Chilkoot, a pass from Dyea, on the inlet from the Pacific, over the mountains to the head-waters of the Yukon; on the main route to Klondike till the railway by the White Horse Pass.


Chilian, capital of the Chilian province of Nuble, with bathing establishments on the extinct volcano of Chilian (9445 feet). Pop. 36,000.


Chillianwalla, a Punjab village, 5 miles from the Jhelum's east bank, and 85 NW. of Lahore. Here an indecisive but sanguinary battle was fought in the second Sikh war, 13th January 1849.


Chillico'the, capital of Ross county, Ohio, on the Scioto River and the Ohio Canal, 50 miles S. of Columbus. It has manufactures of paper, leather, etc, and was from 1800 to 1810 the capital of the state. Pop. 12,282.


Chillingham, a village in the north of Northumberland, on the river Till, 8 miles SW. of Bel-ford. To the south is Chillingham Castle, seat of the Earl of Tankerville, built in the reign of Edward III. In the park, as at Cadzow, are preserved a herd of wild white cattle.

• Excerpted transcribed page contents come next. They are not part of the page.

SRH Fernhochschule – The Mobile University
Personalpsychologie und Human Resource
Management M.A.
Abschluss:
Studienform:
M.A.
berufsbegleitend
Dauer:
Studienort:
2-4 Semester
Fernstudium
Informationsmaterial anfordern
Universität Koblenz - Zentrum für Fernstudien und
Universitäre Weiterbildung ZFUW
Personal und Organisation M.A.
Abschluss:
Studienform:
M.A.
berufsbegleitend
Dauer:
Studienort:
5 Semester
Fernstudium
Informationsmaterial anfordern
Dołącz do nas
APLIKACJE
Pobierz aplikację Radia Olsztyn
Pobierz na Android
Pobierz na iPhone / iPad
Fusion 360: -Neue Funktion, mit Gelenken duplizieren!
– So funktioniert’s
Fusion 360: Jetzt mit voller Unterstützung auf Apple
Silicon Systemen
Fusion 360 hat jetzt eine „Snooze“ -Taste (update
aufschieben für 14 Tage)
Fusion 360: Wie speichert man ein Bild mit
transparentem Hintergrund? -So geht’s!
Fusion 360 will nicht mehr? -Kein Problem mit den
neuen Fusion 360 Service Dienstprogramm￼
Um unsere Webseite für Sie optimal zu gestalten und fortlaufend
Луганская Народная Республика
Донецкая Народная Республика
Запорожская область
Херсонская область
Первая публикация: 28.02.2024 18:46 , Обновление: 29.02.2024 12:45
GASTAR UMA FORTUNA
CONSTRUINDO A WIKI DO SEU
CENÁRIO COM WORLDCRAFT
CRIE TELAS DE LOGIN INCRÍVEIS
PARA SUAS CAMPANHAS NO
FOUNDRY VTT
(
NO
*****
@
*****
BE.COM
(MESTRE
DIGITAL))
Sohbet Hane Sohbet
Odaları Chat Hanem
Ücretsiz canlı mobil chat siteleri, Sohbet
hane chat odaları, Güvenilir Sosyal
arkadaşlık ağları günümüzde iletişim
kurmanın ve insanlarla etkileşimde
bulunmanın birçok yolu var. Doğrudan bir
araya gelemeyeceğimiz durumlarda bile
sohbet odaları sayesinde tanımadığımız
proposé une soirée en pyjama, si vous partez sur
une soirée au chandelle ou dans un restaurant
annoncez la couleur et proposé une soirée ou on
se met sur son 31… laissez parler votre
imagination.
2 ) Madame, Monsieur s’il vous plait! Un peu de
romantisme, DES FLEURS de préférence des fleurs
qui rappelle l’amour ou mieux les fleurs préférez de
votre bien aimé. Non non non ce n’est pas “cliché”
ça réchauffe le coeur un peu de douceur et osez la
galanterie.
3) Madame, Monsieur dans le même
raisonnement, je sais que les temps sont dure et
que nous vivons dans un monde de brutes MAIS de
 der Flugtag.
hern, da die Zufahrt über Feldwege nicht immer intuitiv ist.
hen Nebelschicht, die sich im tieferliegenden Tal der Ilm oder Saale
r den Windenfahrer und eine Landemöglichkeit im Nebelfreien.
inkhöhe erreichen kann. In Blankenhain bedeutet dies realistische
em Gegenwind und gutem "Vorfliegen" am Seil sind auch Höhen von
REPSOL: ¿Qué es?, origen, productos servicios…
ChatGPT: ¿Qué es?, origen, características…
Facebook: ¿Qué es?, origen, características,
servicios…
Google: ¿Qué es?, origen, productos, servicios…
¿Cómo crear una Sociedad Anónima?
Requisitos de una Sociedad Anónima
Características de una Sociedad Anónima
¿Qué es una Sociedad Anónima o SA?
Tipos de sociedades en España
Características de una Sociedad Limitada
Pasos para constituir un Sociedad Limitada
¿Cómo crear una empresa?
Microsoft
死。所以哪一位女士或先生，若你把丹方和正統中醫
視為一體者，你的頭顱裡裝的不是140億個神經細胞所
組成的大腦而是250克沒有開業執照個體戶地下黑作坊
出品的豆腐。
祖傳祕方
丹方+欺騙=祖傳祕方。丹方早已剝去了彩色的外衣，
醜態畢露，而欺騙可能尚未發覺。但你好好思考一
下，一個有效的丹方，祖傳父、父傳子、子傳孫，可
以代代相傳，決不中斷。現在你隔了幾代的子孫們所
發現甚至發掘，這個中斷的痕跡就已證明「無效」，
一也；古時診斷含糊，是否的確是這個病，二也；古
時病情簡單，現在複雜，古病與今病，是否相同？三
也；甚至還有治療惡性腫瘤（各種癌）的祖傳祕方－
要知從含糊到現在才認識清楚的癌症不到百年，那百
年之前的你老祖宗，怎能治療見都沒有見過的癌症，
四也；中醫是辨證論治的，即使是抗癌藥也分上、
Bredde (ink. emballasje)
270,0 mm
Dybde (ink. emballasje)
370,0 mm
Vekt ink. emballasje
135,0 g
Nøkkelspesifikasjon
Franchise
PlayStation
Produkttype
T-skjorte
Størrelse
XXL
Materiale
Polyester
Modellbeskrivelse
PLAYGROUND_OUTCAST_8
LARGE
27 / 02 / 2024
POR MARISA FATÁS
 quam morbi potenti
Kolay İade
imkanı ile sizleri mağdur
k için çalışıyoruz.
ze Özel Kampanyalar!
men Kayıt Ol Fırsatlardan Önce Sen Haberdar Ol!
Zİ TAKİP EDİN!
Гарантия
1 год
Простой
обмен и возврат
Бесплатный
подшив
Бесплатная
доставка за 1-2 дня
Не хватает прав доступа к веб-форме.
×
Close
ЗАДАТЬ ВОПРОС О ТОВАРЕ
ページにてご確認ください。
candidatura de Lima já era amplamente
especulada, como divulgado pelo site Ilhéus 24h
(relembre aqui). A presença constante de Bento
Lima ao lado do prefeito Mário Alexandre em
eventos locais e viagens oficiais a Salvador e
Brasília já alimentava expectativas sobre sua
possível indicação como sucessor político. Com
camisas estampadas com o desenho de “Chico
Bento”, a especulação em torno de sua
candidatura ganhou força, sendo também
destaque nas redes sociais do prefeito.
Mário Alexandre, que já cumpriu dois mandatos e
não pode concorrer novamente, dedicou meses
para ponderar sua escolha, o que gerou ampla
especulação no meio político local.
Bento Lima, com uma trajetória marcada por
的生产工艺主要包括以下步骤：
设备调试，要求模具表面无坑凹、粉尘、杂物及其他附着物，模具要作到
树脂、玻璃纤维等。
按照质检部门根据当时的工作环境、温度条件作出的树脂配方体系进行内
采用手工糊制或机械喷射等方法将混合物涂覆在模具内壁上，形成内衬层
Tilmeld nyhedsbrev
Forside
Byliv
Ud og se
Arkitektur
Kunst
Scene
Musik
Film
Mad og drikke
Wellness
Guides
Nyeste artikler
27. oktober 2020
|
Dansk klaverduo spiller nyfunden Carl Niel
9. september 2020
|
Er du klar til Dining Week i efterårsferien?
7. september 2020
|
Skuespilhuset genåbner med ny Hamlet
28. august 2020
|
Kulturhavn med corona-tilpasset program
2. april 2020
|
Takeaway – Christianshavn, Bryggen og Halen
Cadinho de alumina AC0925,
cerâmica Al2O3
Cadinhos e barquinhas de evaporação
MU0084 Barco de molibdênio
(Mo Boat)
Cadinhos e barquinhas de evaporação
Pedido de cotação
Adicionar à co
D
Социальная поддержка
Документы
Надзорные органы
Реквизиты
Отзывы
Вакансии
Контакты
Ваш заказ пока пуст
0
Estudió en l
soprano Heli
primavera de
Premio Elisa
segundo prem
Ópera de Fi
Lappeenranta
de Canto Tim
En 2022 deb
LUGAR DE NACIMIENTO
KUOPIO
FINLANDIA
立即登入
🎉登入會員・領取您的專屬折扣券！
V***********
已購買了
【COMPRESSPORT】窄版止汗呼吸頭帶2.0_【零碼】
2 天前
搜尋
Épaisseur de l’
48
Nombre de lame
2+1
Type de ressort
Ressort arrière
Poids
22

Chillon (Fr. pron. Shee-yong'), a castle 1 1/2 mile SSE. of Montreux, at the east end of the Lake of Geneva. It was long a state-prison, and in it languished Byron's ' Prisoner of Chillon,' Bonivard.

Chiltern Hills

Chiltern Hills, the southern part of the low chalk range which runs north-east, about 70 miles, from the north bend of the Thames, in Oxfordshire, through Bucks and the borders of Herts and Beds. In Oxford, Herts, and Beds the Chiltern Hills are 15 to 20 miles broad, and the highest point is near Wendover (950 feet). - The hundreds of Bodenham, Desborough, and Stoke, in Buckinghamshire, are called the Chiltern Hundreds. The Stewardship of them (the salary being as fictitious as the duties) is still held to be an office of profit under the crown, and its acceptance by a member of the House of Commons entails the vacation of his seat (simple resignation without some disqualification not being provided for in parliamentary usage).


Chimbora'zo, a conical peak of the Andes, in Ecuador, 20,498 feet above the sea, but only about 11,000 above the level of the valley of Quito, to the north. From 1745, when La Condamine ascended as high as 16,730 feet, numerous attempts had been made to scale it before Whymper in 1880 twice reached its summit. - The province of Chimborazo, to the south, has an area of 5523 sq. m., and a pop. of 120,300.


Chimbote (Tchim-bo'tay), a seaport of Peru, 250 miles NW. of Lima; pop. 2000.


China, Manchuria (q.v.), and its dependencies of Mongolia, I-li, and Tibet (q.v.), constitute the Chinese empire, embracing a vast territory in Eastern Asia only inferior in extent to the total dominions of Great Britain and Russia. The dependencies are not colonies, but subject territories. China Proper is alone dealt with in this article. By its natives the country is never so called, but usually by the Chinese words for 'The Middle State,' or 'The Kingdom of the Great Pure (dynasty).' The name China (Chi-na, land of Chin) comes to us from India through Buddhism. Various old names are Serica and Cathay, and in the Bible ' Land of Sinim' (Isa. xlix. 12).